TriCipher Solutions: Transaction Verification
When you conduct an online transaction such as a funds transfer or stock purchase, the details of that transaction are verified with both parties before it is executed. The higher value the online transaction, the higher the risk will be that a hacker or thief will try to compromise the transaction. Typically, transactions are verified through a web page displaying the details of the transaction and then the user is asked to click confirm or verify.
Unfortunately, hackers using Man in the Browser (MITB) attacks can easily modify transaction that are verified through a web browser, even if the user is prompted to enter their password or one time passcode for each transaction. Also know as transaction generators, Man in the Browser attacks are a newly discovered type of man in the middle (MITM) attack that waits until users log in to strike, defeating all previous types of user authentication. Hackers modify data sent during a legitimate session, without the user knowing until it’s too late. In order to prevent Man in the Browser attacks, online businesses must authenticate each high-value transaction as it is submitted to ensure the transaction information isn’t modified in transit.

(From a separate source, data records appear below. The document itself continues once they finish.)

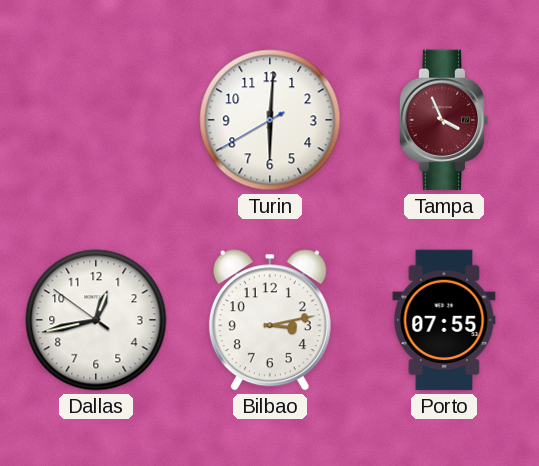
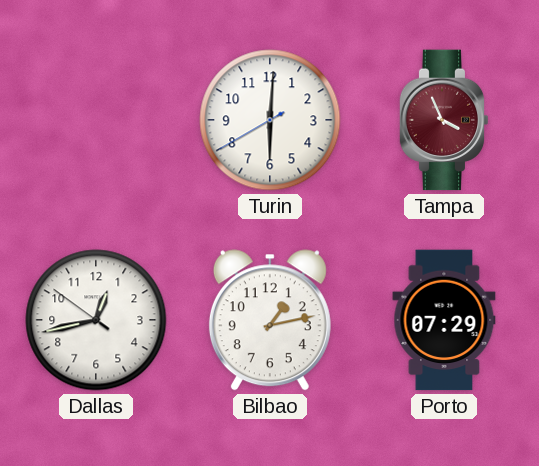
Bilbao: 3:13 -> 1:13
Porto: 07:55 -> 07:29
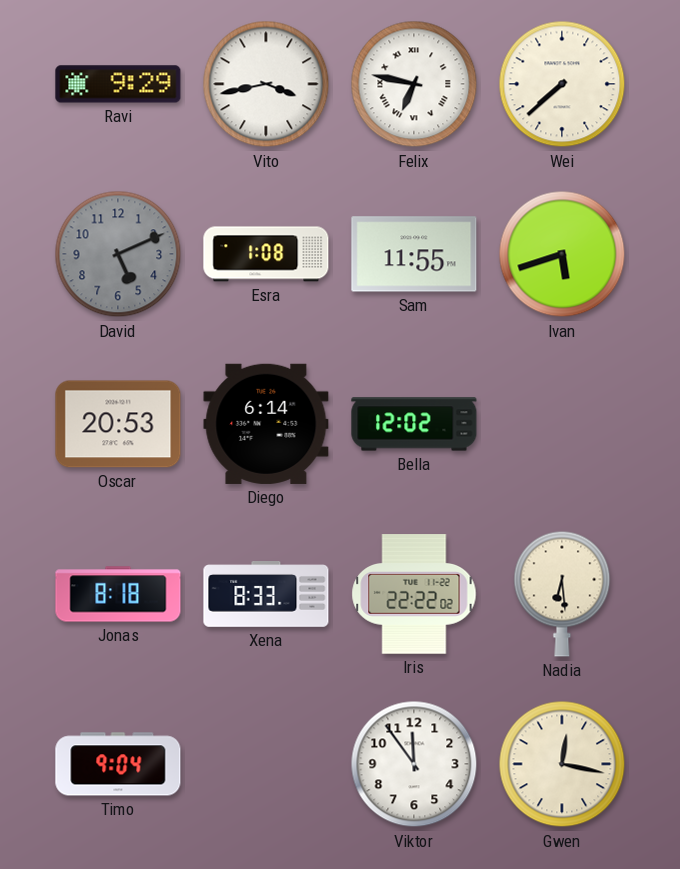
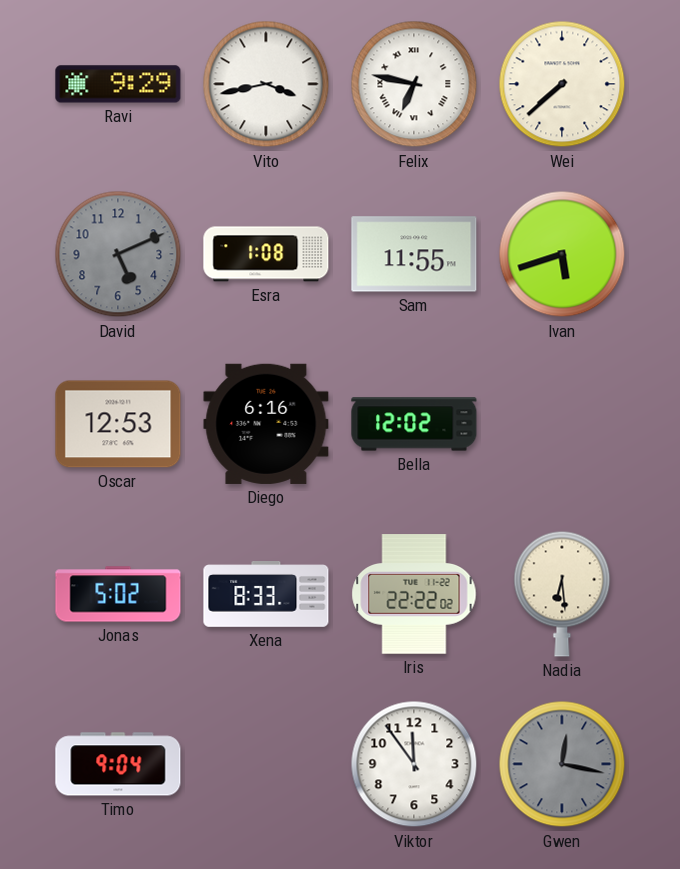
Oscar: 20:53 -> 12:53
Diego: 6:14 -> 6:16
Jonas: 8:18 -> 5:02
Gwen dial: cream -> grey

"Man in the Middle attacks can modify customer-generated transactions or generate new transactions; Phishing/Pharming directs a customer to a bogus server that completes the connection to the bank's server. The man 'in the middle' might actually be in the customer's PC: Trojan software can create a hidden browser session and generate transactions on the back of a legitimate strongly authenticated session - a 'Man in the Browser' attack."
Avivah Litan and Ant Allan
Transaction Verification Complements Fraud Detection and Stronger Authentication
September 2006
The existing options for transaction verification such manual phone calls, using out of band one-time passwords (SMS or email) or dedicated hardware input devices have failed to be adopted widely because they are difficult to use and deploy, require dedicated hardware devices, or simply cost too much to make business sense.
TriCipher Armored Transactions is the first transaction authentication solution that is low-cost and user-friendly enough to be widely adopted for consumer and business transactions, while at the same time preventing Man in the Browser attacks. It works by displaying details of each transaction, which users then verify. While users’ experience is as simple entering passwords and clicking a mouse, behind the scenes TriCipher’s patented PKI-based technology digitally signs the transaction through a separate secure connection, legally proving that the user authorized the transaction.